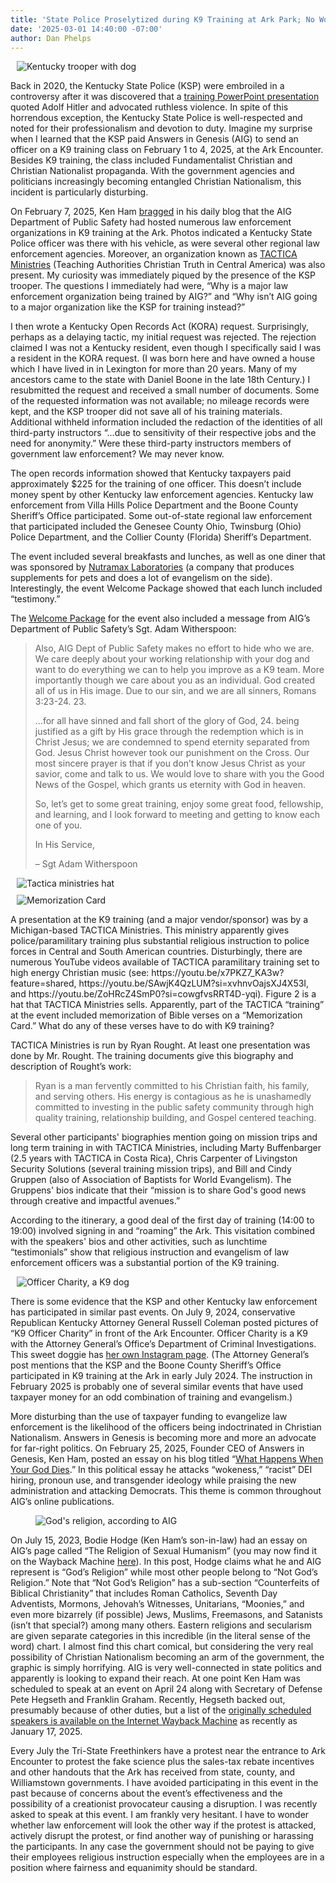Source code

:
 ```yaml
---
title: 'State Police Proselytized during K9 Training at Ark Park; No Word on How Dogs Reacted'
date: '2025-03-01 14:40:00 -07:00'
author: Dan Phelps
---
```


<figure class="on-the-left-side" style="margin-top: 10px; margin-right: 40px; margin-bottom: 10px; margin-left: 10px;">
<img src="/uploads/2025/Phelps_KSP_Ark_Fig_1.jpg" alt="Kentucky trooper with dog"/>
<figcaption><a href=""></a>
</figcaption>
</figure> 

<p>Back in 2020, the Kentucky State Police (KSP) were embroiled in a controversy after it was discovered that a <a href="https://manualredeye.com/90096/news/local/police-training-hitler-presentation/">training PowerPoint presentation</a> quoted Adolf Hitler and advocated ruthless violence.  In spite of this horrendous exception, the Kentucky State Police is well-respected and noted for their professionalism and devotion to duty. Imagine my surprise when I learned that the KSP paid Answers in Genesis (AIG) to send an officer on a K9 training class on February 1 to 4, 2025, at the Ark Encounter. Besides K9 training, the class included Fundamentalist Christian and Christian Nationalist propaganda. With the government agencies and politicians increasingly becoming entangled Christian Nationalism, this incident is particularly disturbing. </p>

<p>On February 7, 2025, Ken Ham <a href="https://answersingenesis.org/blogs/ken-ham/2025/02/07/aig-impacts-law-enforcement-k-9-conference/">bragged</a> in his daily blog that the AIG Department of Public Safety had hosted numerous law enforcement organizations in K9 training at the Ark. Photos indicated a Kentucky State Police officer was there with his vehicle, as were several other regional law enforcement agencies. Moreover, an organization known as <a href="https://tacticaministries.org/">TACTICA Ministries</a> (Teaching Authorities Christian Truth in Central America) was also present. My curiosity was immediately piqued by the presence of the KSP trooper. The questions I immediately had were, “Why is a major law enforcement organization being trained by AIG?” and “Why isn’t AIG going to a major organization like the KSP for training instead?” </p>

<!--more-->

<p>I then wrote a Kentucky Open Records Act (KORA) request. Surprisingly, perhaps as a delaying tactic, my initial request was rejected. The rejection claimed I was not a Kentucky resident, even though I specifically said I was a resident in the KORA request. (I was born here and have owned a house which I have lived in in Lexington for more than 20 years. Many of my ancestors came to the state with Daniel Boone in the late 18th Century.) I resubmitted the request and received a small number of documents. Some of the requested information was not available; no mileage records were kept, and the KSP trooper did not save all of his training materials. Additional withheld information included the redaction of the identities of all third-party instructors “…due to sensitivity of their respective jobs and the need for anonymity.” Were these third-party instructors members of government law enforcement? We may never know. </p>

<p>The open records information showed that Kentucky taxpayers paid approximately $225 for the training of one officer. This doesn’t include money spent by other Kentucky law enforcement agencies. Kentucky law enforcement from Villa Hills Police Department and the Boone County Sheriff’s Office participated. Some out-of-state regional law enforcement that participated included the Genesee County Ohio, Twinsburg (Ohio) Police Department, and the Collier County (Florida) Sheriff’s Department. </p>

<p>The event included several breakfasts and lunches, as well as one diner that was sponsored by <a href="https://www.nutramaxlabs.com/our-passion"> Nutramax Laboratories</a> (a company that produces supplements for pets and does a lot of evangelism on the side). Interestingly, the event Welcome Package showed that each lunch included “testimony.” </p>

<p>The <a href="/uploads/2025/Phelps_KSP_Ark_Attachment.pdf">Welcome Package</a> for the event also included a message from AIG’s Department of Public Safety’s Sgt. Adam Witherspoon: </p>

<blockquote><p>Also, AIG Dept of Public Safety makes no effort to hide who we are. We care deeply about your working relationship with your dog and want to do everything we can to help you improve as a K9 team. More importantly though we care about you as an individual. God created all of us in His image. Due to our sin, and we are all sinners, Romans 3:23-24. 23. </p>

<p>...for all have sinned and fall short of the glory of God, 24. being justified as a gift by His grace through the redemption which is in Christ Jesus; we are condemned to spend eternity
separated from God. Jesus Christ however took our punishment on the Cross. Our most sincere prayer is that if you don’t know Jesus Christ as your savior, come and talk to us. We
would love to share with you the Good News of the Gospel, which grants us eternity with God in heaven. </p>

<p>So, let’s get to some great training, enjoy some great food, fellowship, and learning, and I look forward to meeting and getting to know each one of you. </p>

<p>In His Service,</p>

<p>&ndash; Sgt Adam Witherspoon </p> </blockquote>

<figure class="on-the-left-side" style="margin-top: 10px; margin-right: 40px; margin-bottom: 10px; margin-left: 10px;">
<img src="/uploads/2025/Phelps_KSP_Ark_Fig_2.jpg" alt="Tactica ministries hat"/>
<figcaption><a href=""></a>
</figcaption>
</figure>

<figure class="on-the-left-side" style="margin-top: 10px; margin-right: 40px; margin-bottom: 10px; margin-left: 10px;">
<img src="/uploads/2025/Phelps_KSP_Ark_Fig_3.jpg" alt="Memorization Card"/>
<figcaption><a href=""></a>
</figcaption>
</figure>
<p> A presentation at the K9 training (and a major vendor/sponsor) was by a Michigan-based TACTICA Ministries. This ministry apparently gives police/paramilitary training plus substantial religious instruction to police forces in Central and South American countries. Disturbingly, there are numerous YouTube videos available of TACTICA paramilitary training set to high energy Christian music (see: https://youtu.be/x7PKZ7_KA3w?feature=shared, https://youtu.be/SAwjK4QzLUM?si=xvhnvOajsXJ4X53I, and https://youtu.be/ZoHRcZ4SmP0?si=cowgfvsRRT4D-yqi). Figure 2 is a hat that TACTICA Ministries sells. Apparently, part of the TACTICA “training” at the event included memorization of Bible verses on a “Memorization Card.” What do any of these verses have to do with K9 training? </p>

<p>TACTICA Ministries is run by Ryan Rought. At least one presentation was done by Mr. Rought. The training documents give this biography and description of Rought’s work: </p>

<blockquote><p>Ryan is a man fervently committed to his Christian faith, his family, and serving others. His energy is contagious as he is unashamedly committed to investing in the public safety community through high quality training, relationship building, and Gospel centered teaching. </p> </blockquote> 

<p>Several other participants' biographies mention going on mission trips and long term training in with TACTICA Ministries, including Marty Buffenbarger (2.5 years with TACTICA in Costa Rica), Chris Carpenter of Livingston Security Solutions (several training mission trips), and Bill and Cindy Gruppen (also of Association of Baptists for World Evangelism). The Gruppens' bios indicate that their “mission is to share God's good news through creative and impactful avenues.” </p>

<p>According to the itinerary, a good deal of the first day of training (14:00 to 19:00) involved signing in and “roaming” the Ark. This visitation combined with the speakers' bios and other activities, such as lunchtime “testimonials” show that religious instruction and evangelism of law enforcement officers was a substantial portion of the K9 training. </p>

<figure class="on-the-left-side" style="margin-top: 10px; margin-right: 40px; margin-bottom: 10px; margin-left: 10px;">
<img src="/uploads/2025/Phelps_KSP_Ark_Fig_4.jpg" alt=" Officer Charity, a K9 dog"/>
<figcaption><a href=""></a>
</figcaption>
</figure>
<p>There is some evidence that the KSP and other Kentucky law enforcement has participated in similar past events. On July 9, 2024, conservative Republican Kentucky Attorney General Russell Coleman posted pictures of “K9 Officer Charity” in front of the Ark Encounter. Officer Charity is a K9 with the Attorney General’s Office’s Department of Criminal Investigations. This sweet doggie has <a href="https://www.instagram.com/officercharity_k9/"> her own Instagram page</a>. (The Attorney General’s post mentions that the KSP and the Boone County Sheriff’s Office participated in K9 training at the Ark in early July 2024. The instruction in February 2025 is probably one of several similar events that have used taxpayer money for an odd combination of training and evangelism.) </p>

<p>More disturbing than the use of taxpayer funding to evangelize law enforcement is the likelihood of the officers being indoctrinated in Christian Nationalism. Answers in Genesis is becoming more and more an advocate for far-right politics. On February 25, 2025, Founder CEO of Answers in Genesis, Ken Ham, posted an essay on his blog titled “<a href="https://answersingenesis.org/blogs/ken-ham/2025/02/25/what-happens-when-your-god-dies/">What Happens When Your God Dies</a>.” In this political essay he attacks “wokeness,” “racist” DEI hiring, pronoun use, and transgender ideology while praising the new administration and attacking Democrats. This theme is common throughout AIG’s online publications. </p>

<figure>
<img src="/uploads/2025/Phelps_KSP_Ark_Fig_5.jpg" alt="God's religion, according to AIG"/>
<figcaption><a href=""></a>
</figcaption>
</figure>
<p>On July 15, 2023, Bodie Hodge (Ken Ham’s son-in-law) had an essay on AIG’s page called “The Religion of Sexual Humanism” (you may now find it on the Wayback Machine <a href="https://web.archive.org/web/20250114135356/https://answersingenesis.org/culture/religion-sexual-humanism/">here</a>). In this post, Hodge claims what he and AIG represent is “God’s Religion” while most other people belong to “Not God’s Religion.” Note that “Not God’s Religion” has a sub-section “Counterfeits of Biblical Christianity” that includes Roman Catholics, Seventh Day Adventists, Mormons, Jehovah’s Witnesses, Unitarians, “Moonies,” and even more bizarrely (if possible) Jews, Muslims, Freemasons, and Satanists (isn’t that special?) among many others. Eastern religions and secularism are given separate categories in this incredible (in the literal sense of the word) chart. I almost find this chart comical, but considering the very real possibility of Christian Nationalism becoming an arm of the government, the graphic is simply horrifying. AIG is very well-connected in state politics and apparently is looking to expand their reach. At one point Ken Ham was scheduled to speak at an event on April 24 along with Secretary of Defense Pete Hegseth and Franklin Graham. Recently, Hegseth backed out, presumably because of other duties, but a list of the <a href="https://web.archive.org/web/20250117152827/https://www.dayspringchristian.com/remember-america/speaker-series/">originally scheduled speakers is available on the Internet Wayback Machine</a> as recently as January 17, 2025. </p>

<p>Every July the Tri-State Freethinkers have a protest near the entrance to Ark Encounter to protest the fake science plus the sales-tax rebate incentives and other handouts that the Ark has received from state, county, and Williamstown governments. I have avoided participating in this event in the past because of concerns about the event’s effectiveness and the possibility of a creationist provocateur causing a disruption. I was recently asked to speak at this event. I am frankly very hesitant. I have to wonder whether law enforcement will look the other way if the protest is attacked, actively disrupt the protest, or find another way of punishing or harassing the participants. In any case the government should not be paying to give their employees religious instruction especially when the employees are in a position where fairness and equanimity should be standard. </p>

___

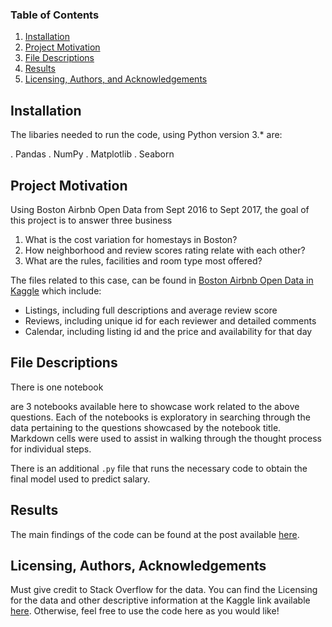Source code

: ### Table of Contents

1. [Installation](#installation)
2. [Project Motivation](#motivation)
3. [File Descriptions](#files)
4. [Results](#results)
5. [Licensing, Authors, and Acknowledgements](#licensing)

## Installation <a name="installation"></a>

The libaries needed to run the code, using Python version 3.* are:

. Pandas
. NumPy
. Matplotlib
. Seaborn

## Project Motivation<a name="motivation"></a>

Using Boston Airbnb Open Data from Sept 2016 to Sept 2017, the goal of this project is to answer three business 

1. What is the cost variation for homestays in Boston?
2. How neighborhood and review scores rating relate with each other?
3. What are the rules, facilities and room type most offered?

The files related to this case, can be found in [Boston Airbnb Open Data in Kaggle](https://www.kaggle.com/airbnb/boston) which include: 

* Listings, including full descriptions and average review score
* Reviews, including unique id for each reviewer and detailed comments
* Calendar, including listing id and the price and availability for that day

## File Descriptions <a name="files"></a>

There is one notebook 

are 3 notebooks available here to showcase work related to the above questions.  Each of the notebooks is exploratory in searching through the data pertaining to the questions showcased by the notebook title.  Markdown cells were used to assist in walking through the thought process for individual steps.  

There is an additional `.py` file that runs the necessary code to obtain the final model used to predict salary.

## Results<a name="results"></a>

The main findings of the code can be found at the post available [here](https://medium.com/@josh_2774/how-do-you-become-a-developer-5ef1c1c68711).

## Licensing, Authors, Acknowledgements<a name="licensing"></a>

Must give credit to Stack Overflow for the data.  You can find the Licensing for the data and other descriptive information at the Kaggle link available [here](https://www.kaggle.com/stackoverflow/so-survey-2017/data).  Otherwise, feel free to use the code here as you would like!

___

Across the data, how many lines contain the string "major"? Only the number is wanted.

2